Kavitha Rajagopalan is the author of "Muslims of Metropolis: The Stories of Three Immigrant Families in the West."

Does universal free public education have to be uniform?

The charter school movement emerged in the late 1980s under the rubric of "schooling by choice," offering independently run but publicly funded educational experiences that specialized in particular areas like science or art.

Amid national debates over education reform, and local battles over school budgets and teacher pay, charter schools have become another battleground. But they could just as easily be a real answer to a number of tough questions, such as who is responsible for a young person's education, and what that education should look like.

Since the first charter was founded in Minnesota in 1992, these schools have been offered as a smaller option to underfunded, overcrowded, underperforming city public schools. Many are not subject to regulations and statutes that apply to other public schools.

Recently, charter schools have been proposed in affluent, high-performing suburban school districts, such as Loudon County, Va.; Montgomery County, Md., and Evanston, Ill., offering longer hours or specialized curricula, such as language immersion.
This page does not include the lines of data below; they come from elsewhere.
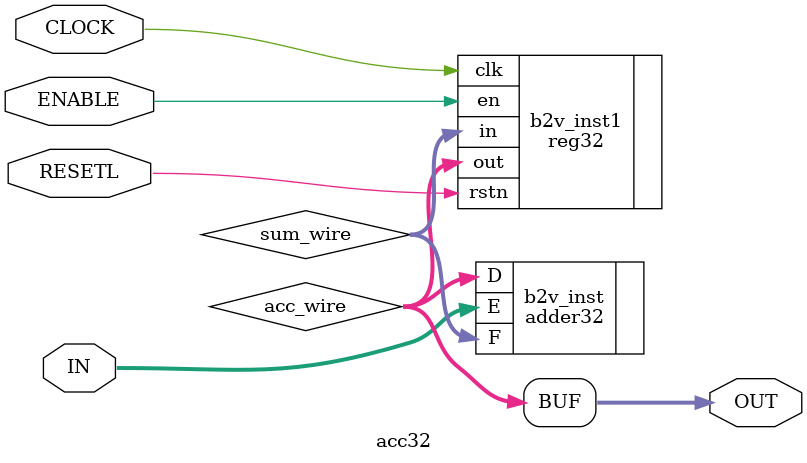
<source format=sv>
module acc32(
	CLOCK,
	RESETL,
	ENABLE,
	IN,
	OUT
);


input wire	CLOCK;
input wire	RESETL;
input wire	ENABLE;
input wire	[21:0] IN;
output wire	[31:0] OUT;

wire	[31:0] acc_wire;
wire	[31:0] sum_wire;

assign	OUT = acc_wire;




adder32	b2v_inst(
	.D(acc_wire),
	.E(IN),
	.F(sum_wire));


reg32	b2v_inst1(
	.clk(CLOCK),
	.rstn(RESETL),
	.en(ENABLE),
	.in(sum_wire),
	.out(acc_wire));


endmodule

</source>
But some proposed charters are facing organized opposition in these wealthy districts, where parents and administrators say the publicly funded, privately run schools threaten to drain money from them for no reason. If these schools are "doing their job" -- that is, producing high test scores -- why should districts bother to provide students and parents with different options?

This raises important questions about the goals of public education. Are we really satisfied simply with high scores? And do these tests improve our children's abilities to live productive lives in a changing global marketplace?

One New Jersey parent opposed to a proposed Mandarin-language immersion charter school told The New York Times that he thought that public education is a social contract in which residents share money but should not have the right to custom-design education to meet their own needs.

Why not? Why should this only be the purview of parents willing to pay for private schools?

Education theorists like Edmund Gordon Sr. say there is no one-size-fits-all solution for education. In his model of comprehensive education, Gordon promotes it as a whole-life, guided process, including out-of-classroom learning experiences and supported by a community of adults.

Granted, there are valid objections to diverting funds from public schools struggling to meet national education goals and guidelines. Some school officials oppose efforts to found Long Island's first charter high school in Hempstead, saying the school would divert funds from the other schools and draw away high-performing students at a time when the district is striving to improve its graduation rates.

But this brings us back to questions about how we track the success of public schools. Education is more than a simple numbers game -- an accounting of students who have the highest scores and how many people graduate from high school.

Customized, community supported, whole-life learning should not be seen as a selfish luxury or simply an alternative to unviable schools, but rather as a new model for what public education should be. And wouldn't this be something worth hard-earned taxpayer money?